Crist probably vetoed the funds because he was pissed at North Florida Republicans who threw him under the bus for Marco Rubio. But, in my warped mind, I see a FSU governor screwing Florida's elite teaching hospital. Look a little deeper and you realize that the Senate budget writer who wrote the Shands appropriation is Ben Hill Griffin's grandson. Plus, Rubio spent his undergrad years at Santa Fe and UF. The recent Legislative special session overrode Crist's veto (the only line-item veto that was addressed), led by a House Speaker who is a UF grad and Senate President who teaches at UF.
That I see things in shades of orange and blue is probably to be expected. To see government that way, is a little extreme. But such is the case for my love of Florida and my hatred of Florida State.
FSU fans like to claim that UF fans are being elitists or snobs. We're actually being protective of Florida. Two hours north and west of Gainesville is a school that doesn't just have a circus, but includes the circus in their physics curriculum. FSU fans would rather win a National Championship than to have their degrees be worth more than the paper they were printed on. When a cheating scandal flowed through their athletic department, they were more concerned about Bobby Bowden's precious wins, and not about the collateral damage to their elite track and baseball teams. Florida isn't clean either, but we want nothing to do with a school that endorses kids cheating on tests and a fanbase that is more worried about an old man's wins than National Championships in all sports. (For all the discipline problems UF has had, at least we don't tolerate cheating.)
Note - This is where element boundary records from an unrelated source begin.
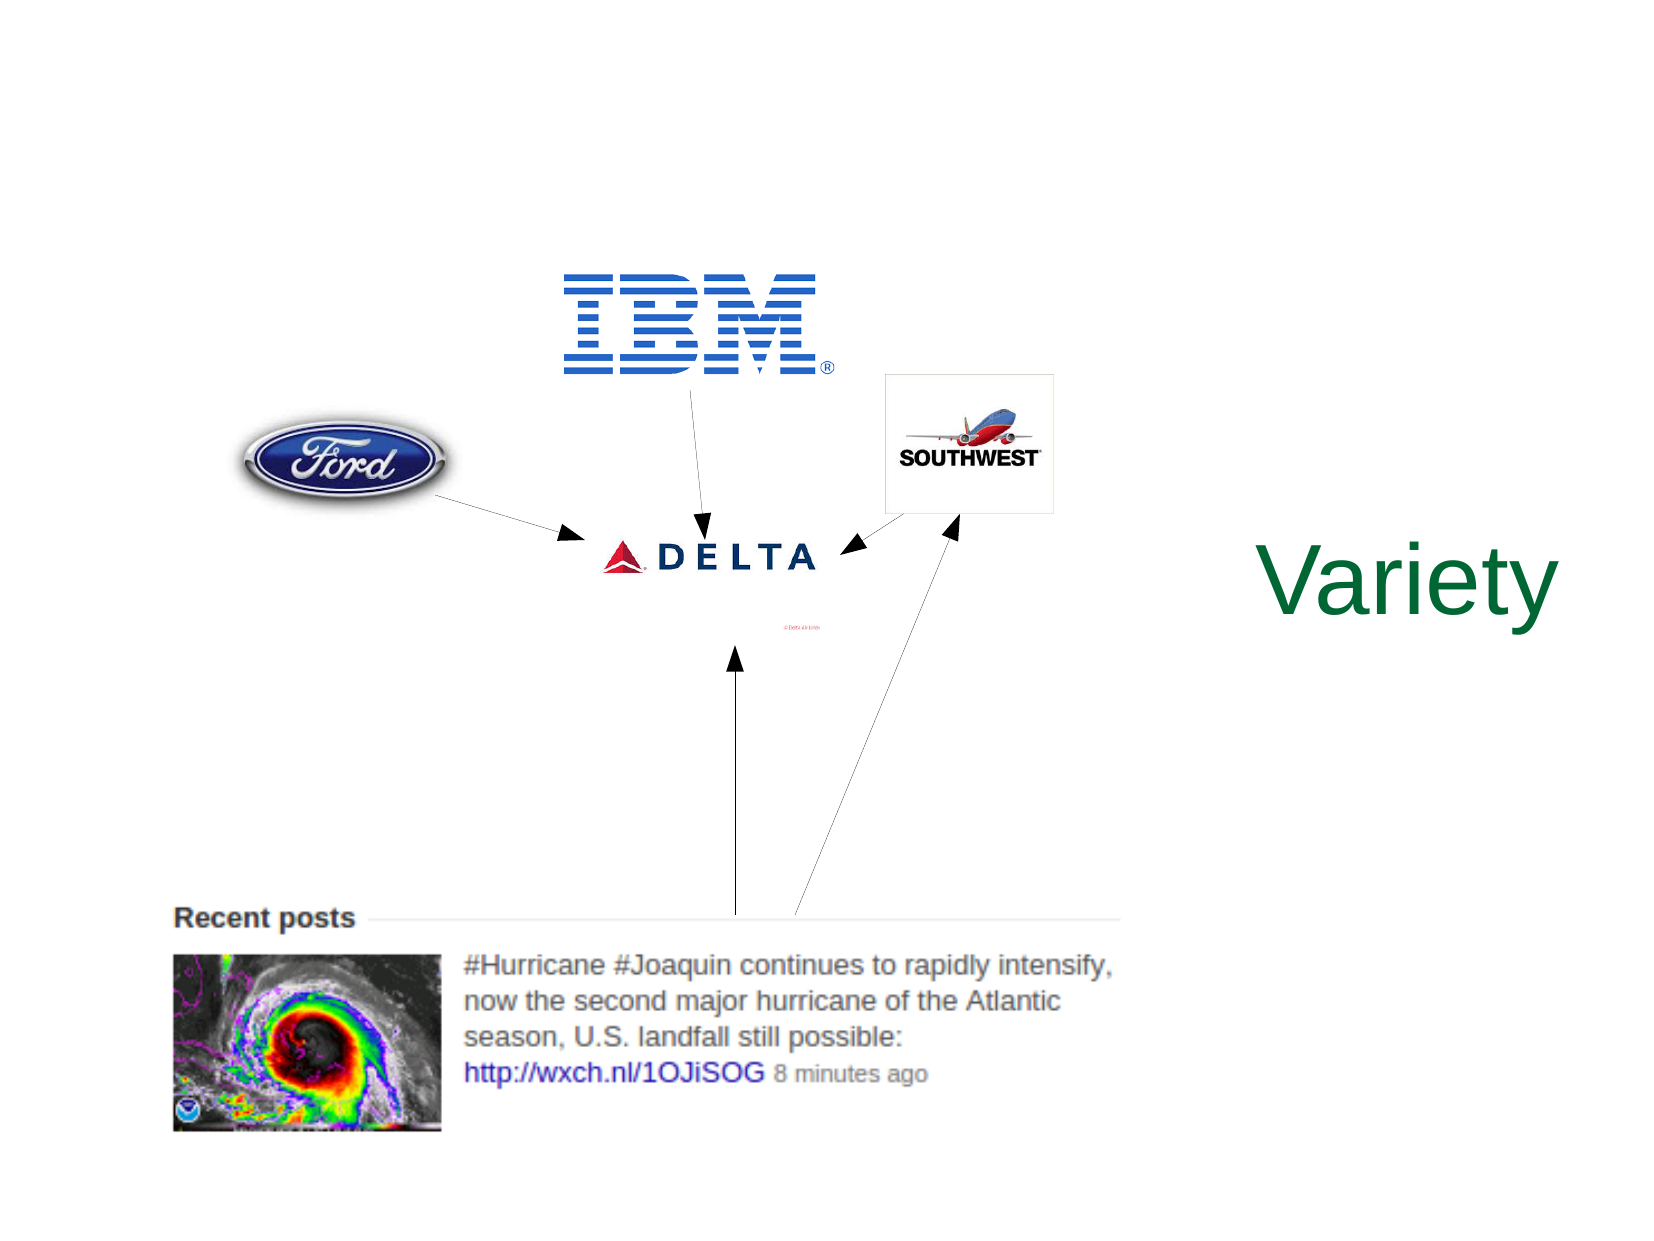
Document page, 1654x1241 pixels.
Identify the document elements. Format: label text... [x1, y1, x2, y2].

picture [555, 257, 841, 391]
picture [165, 899, 1139, 1150]
picture [600, 483, 820, 631]
picture [885, 374, 1054, 514]
list Variety [1185, 524, 1624, 659]
picture [180, 370, 511, 556]
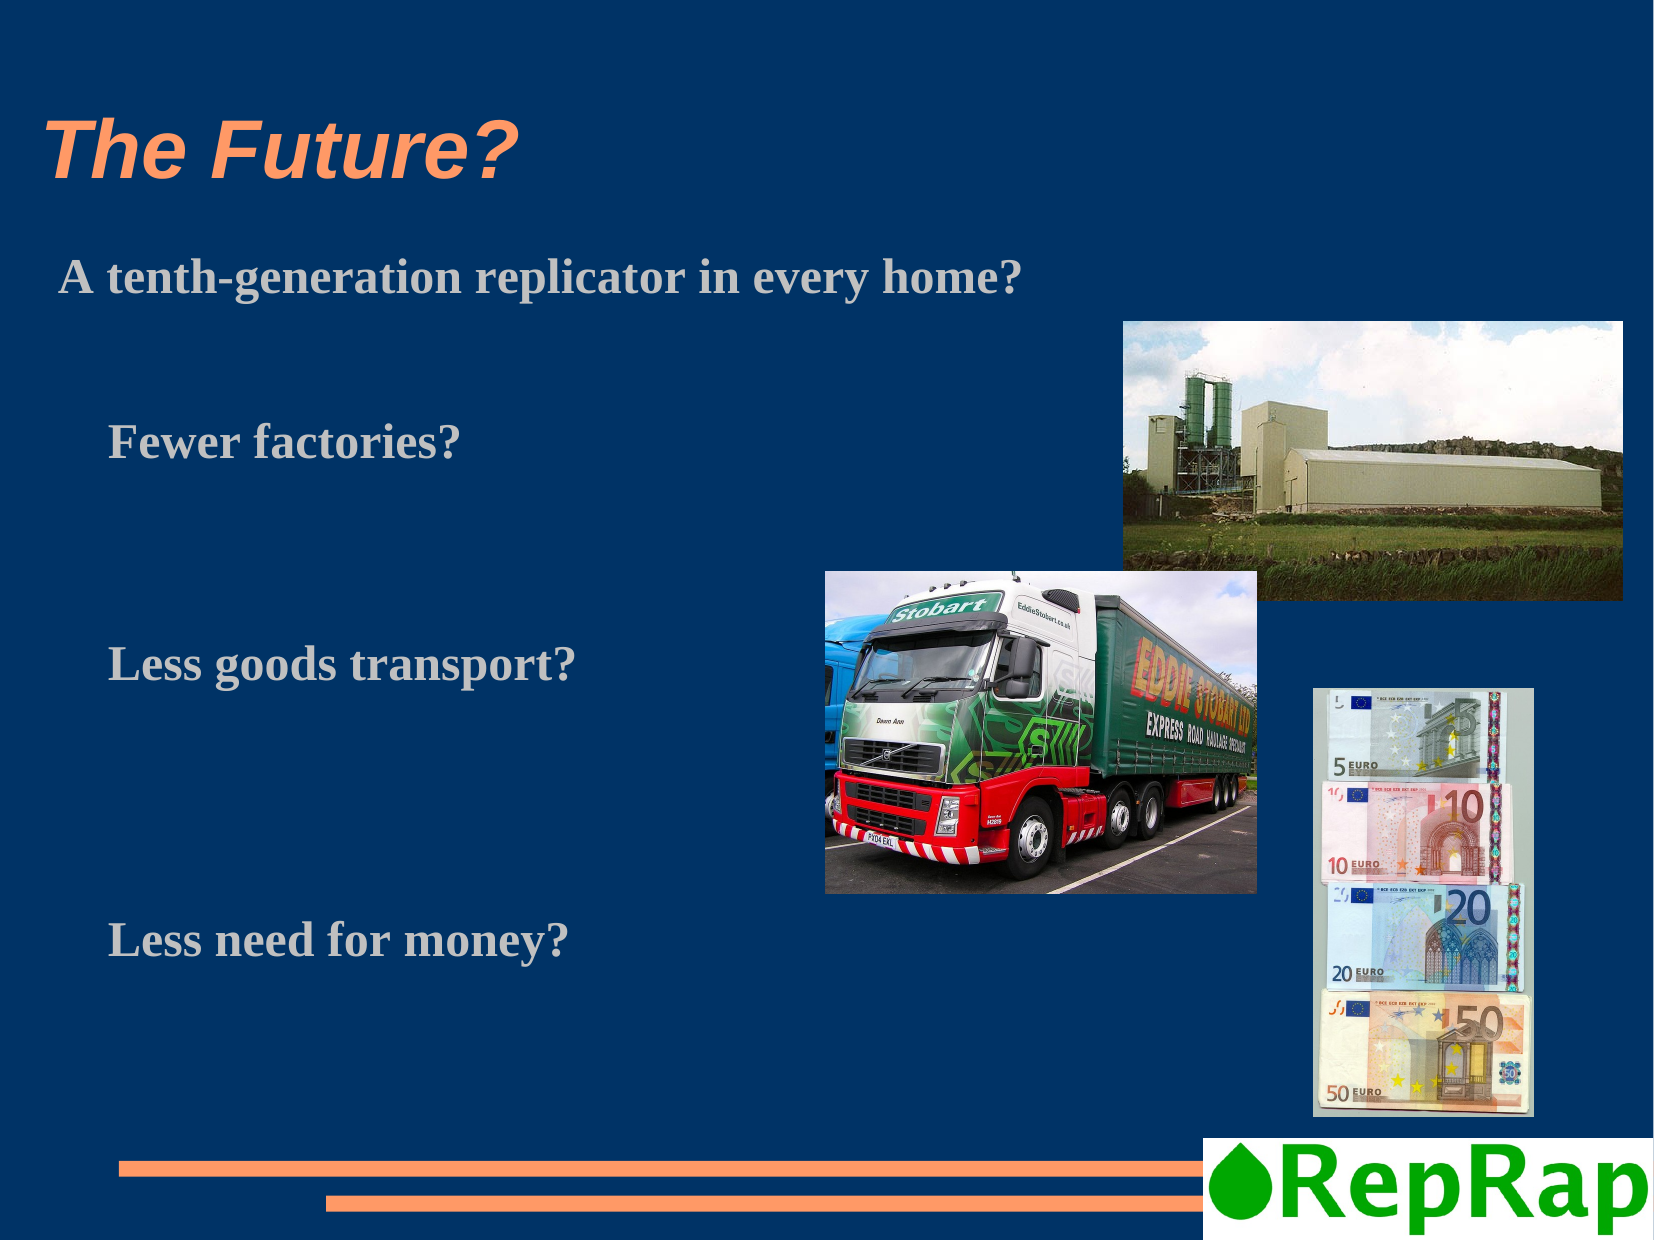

The worst fanbase I have encountered is the one from Tallahassee. LSU fans will curse at you and feed you. Tennessee fans will only stare at you from behind an Earnhardt mustache. Georgia fans will get on their high horse, then sit next to you at the Landings and talk football. FSU fans yell at girls.
Even in a bad year, you see Florida gear in public. My father, who still has his 1000-yard stare from working in Manhattan, had people approach him the two times this year it was cold enough for his UF jacket. In the last five years, more people joined the UF bandwagon, but a surprising number have hung on. They got on because of our athletic success, but stayed on because of our cultural significance.
For a time, FSU was that school. With Deion Sanders and Charlie Ward, FSU entered the national conversation and, in Deion's case, gained fans thanks to their pro play. In Tampa, Derrick Brooks and Warrick Dunn made plenty of Bucs fans into FSU fans, for their class on and off the field. But those four players are gone and retired. In their wake is a football program that can't win their league (unless they get help this weekend) and a school struggling to survive in a bad economy. Contrast that to UF's recent on-field success, ability to adapt to changing economics (block tuition and healthcare for domestic partners) and desire to build bigger and better. The furor over the Shands veto was an example of UF's status statewide. Status is what FSU wants.
For Saturday's game, FSU looks to be a three-point favorite, which I think gives too much credit to the Gators. After all, if the team couldn't show up for a frenzied home crowd with the division on the line, they won't show up in Tally. FSU might win this year, especially considering UF's lack of momentum and the law of averages deciding UF cannot win seven consecutive games in the series. If that is the case, don't get too upset about it, especially in a rebuilding year. After all, we might lose a football game, but we win in life.